▶ [Page text]:
-- -- --
Thursday, January 18, 2007
I'm away from my blog right now....
And on my way to the Mershon Center for International Security Studies to present a paper, "Regime Proliferation and World Politics: Is There Viscosity in Global Governance?" I already realize I made one mistake in this version -- I forgot to thank Eli Wallach in the acknowledgements.
Talk amongst yourselves. Here's a topic: exactly what does it mean when the North Koreans say they've reached "a certain agreement" with U.S. negotiators?
My black mark on Iraq
Today I received the following in an e-mail:
Since you seem to have been wrong about everything you wrote in support of the invasion... no WMDs, no Al Queda before the war, no connection to 9/11, took troops and reconstruction money away from where real battle was in Afghanistan... now have more Al Queda and no success in either Afghanistan or Iraq... in other words a completely counter-productive disaster as some did predict... I was wondering if you had issued an apology to everybody who did get it right (and for the right reasons)... including Al Gore?Well, this seems like a good time to address the big blog topic for the week.
There have been a boatload of blog posts, op-eds, and magazine articles that discuss how and whether people who supported the Iraq war in 2002-3 should have their pundit's license removed, and whether those who opposed the war deserve promotions to pundit first class.
This Radar Magazine story by Jebediah Reed kicked things off, followed quickly by Jonathan Chait, Mark Thoma, Megan McArdle, Julian Sanchez, Kevin Drum (follow-up here), Daniel Davies, Scott Lemieux, Obsidian Wings (here and here), and Eric Rauchway.
-- -- --
▶ [Dataset rows]:
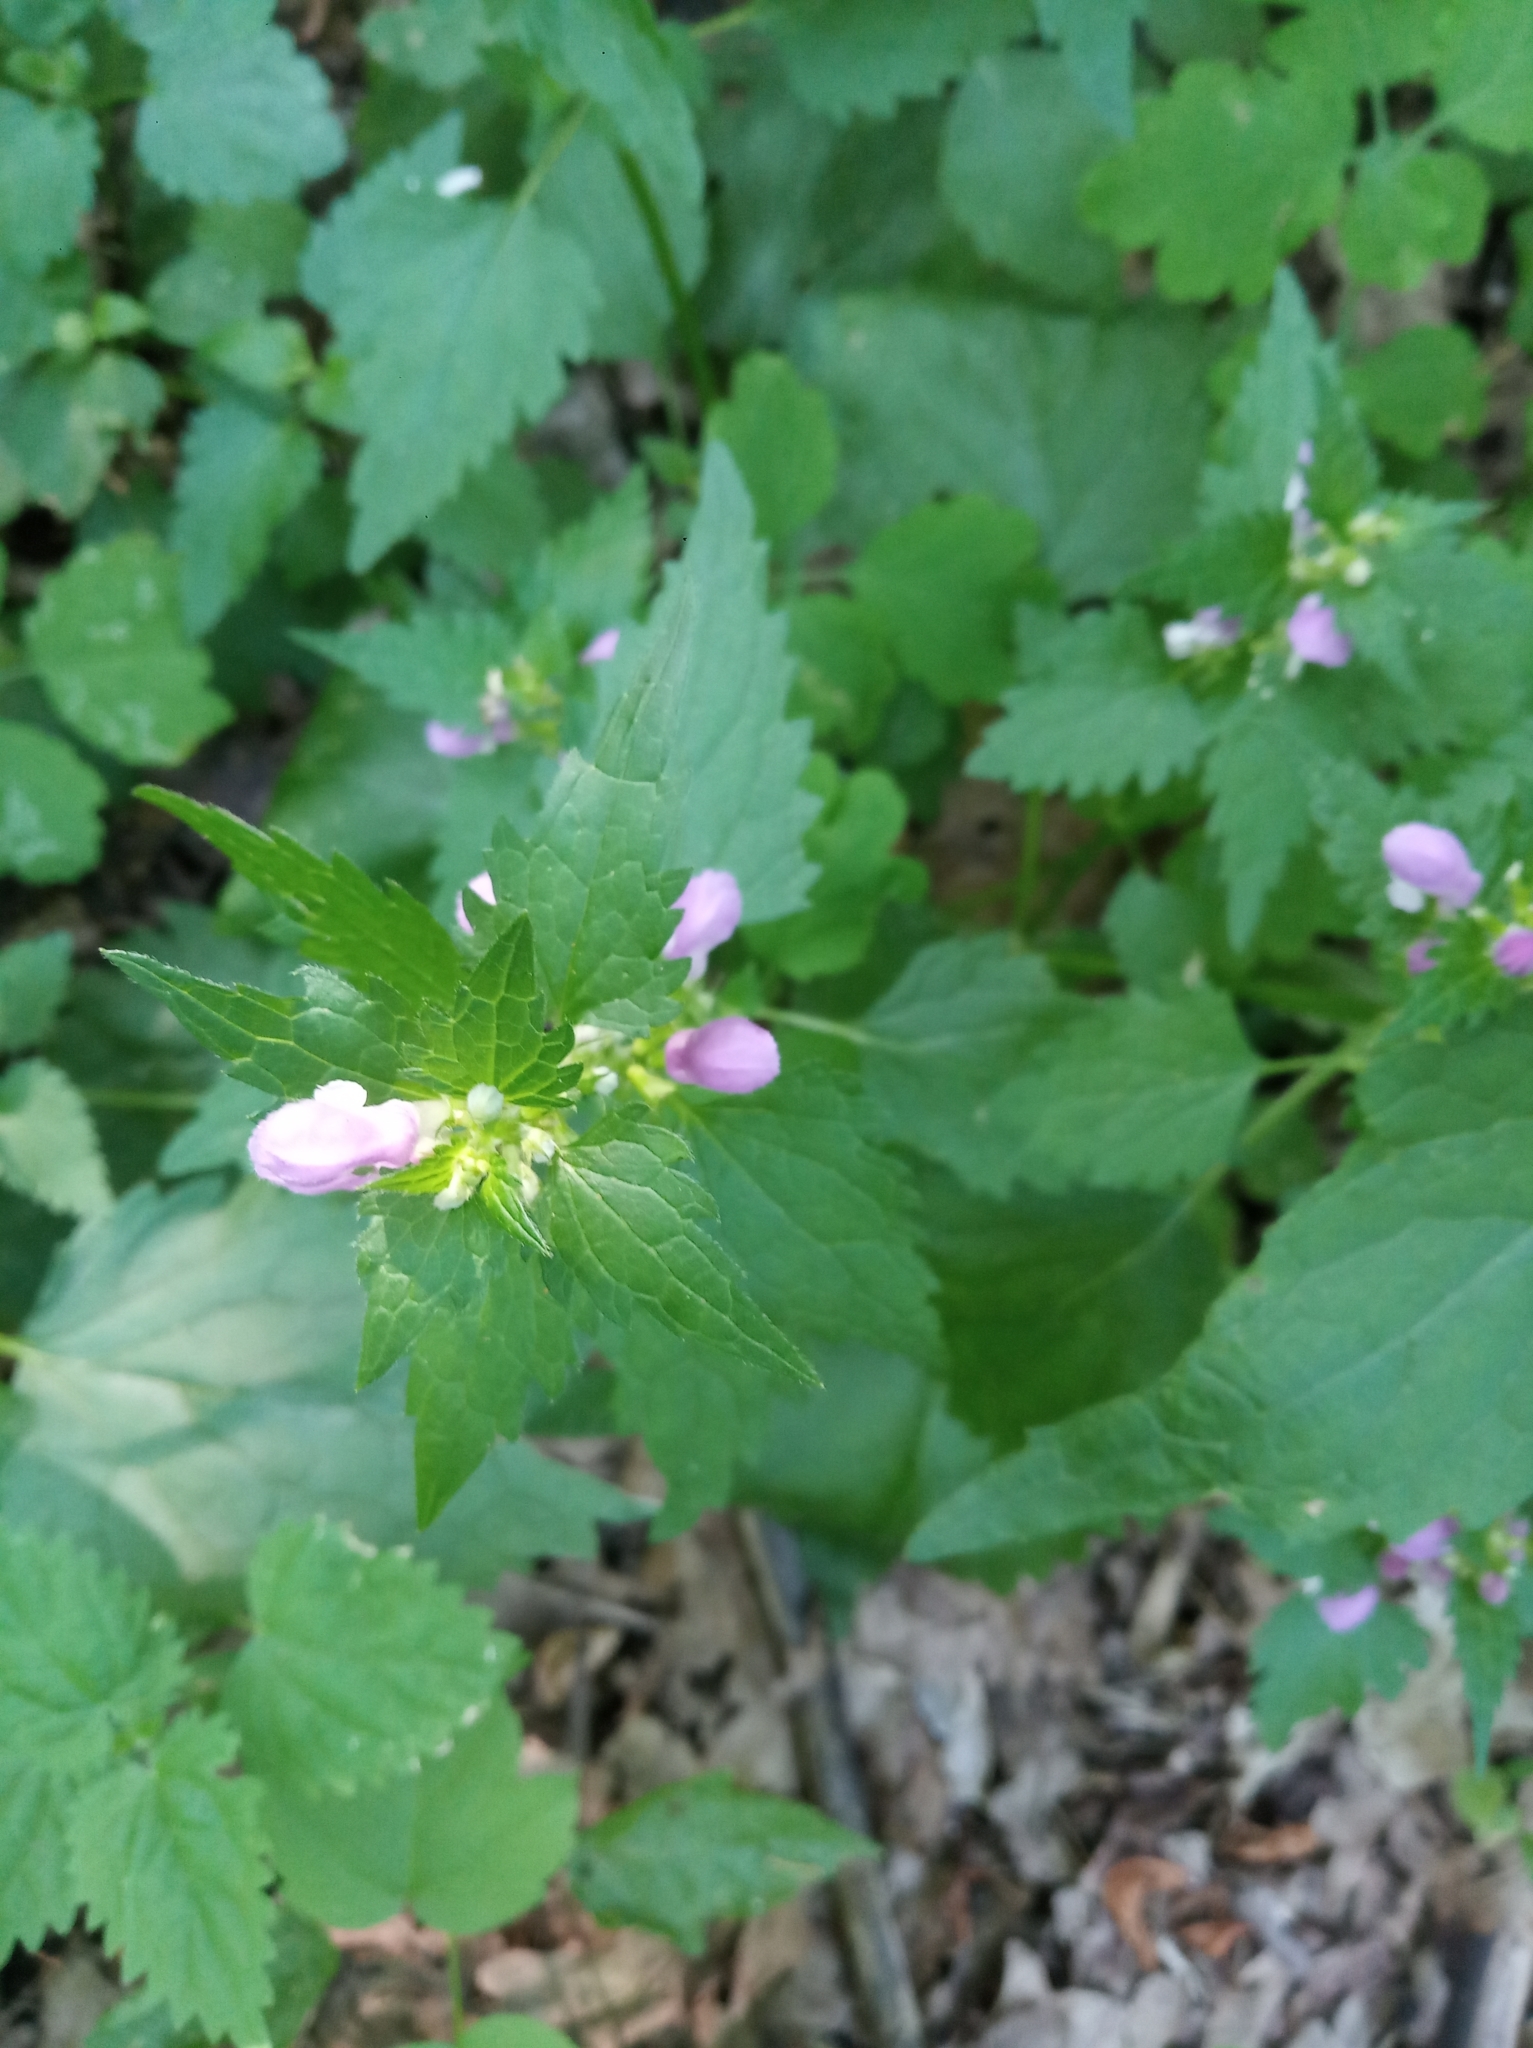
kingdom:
-- -- --
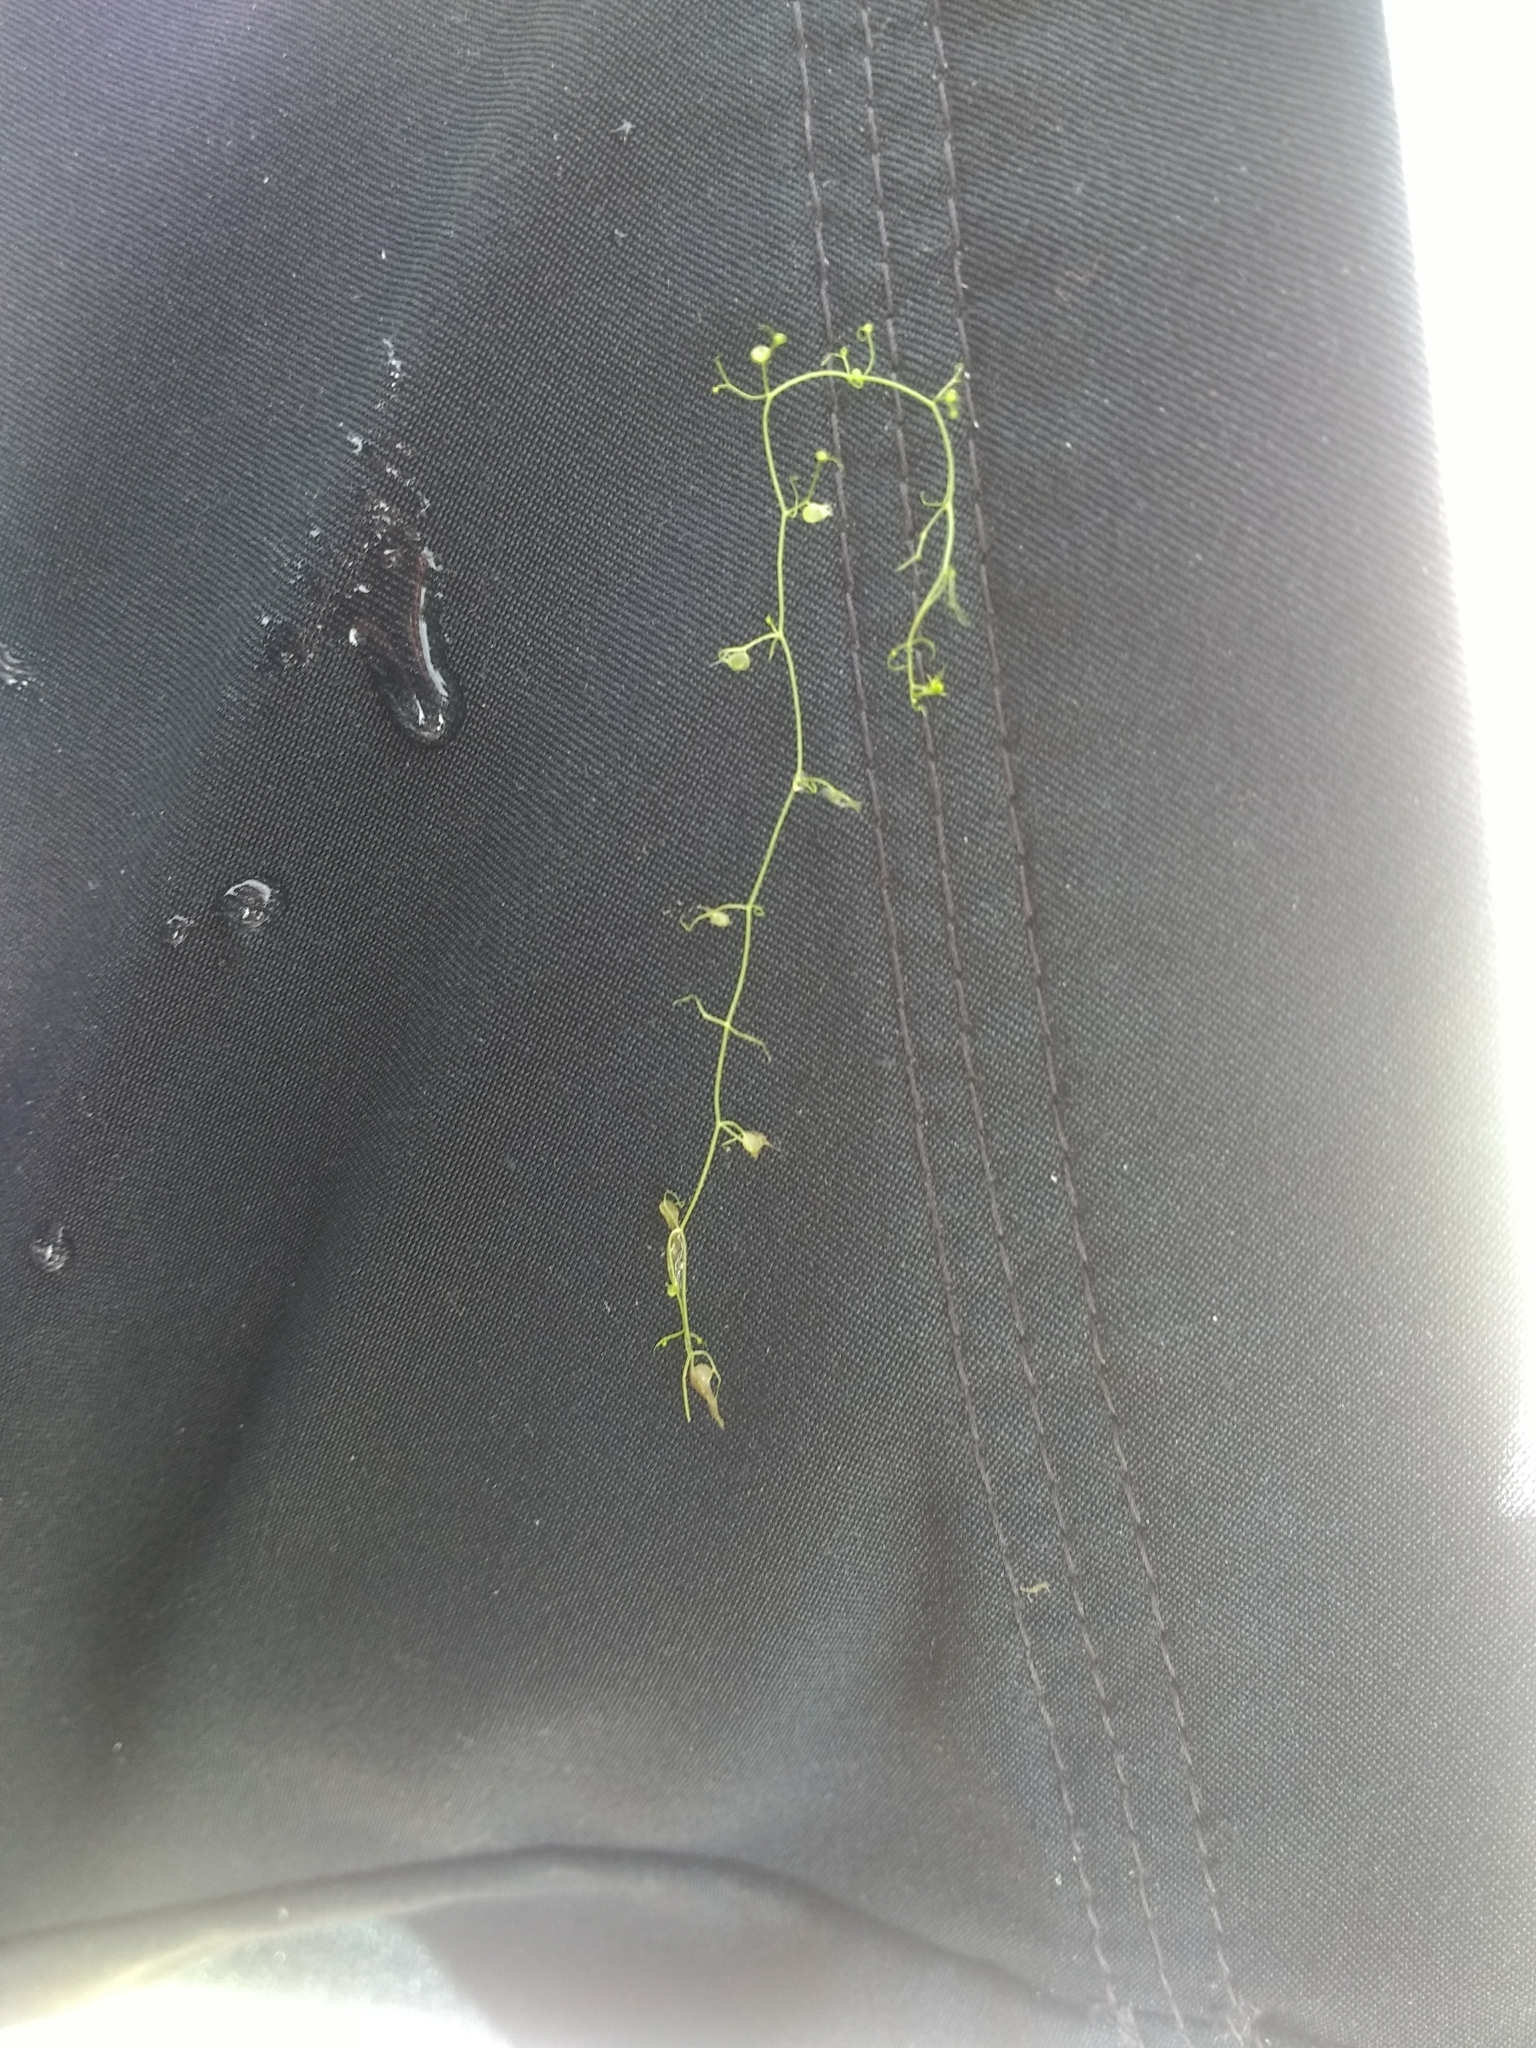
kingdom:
-- -- --
▶ [Required tasks]:
a. Reproduce the blog post from "Talk amongst yourselves." up to and including "for the week.".
b. Carry on the blog post about Iraq war punditry from the point at which it ends.

▶ [Answers for this exercise]:
a.
Talk amongst yourselves. Here's a topic: exactly what does it mean when the North Koreans say they've reached "a certain agreement" with U.S. negotiators?
My black mark on Iraq
Today I received the following in an e-mail:
Since you seem to have been wrong about everything you wrote in support of the invasion... no WMDs, no Al Queda before the war, no connection to 9/11, took troops and reconstruction money away from where real battle was in Afghanistan... now have more Al Queda and no success in either Afghanistan or Iraq... in other words a completely counter-productive disaster as some did predict... I was wondering if you had issued an apology to everybody who did get it right (and for the right reasons)... including Al Gore?Well, this seems like a good time to address the big blog topic for the week.

b.
You can read the above links for their thoughts on the matter now, and their thoughts on their thoughts back in 2002-3. One grand irony is that back in April 2003 it was the pro-war people who basked in their successful prediction, and anti-war activists who pointed out that, as Michael Kinsley put it then: "victory in the war is not victory in the argument about the war":
The serious case [against the war] involved questions that are still unresolved. Factual questions: Is there a connection between Iraq and the perpetrators of 9/11? Is that connection really bigger than that of all the countries we're not invading? Does Iraq really have or almost have weapons of mass destruction that threaten the United States? Predictive questions: What will toppling Saddam ultimately cost in dollars and in lives (American, Iraqi, others)? Will the result be a stable Iraq and a blossoming of democracy in the Middle East or something less attractive? How many young Muslims and others will be turned against the United States, and what will they do about it?Given the current answers to Kinsley's questions, I'm going to indulge in a bit of painful navel-gazing below the fold....
I supported the war going in, and if I could go into the way-back machine and do it all over again, I'd say "HELL, NO!" as loudly and as firmly as possible. I was pretty critical of the occupation phase from day one, and got more critical very quickly. That said, it's a useful exercise to look back and figure out where I screwed up in my pre-war logic.
The main blog posts where I articulated my own arguments in favor of war -- and against those who opposed military action -- can be found, in chronological order, here, here, here, here, here, here, and here. There was also this TNR Online piece.
Summing up, I had three major reasons for favoring war in 2002-3:
1) I wanted U.S. troops out of Saudi Arabia, because that was a major irritant for devout Muslims, a great talking point for Al Qaeda, and seemed to be destabilizing the Saudi regime in a bad, bad way. That was not going to happen until Saddam was deposed or otherwise removed from power.Note that my e-mailer was in error -- my support for the war was not based on Iraq having WMD, or Iraq being connected to Al Qaeda (indeed, click here for my thoughts in March 2003 on this point).
My major screw-up was both simple and profound -- at the time, with regard to foreign policy, I thought the Bush administration could walk and chew gum at the same time (i.e., fight Al Qaeda and Iraq), when it turned out that they couldn't even chew gum unaided.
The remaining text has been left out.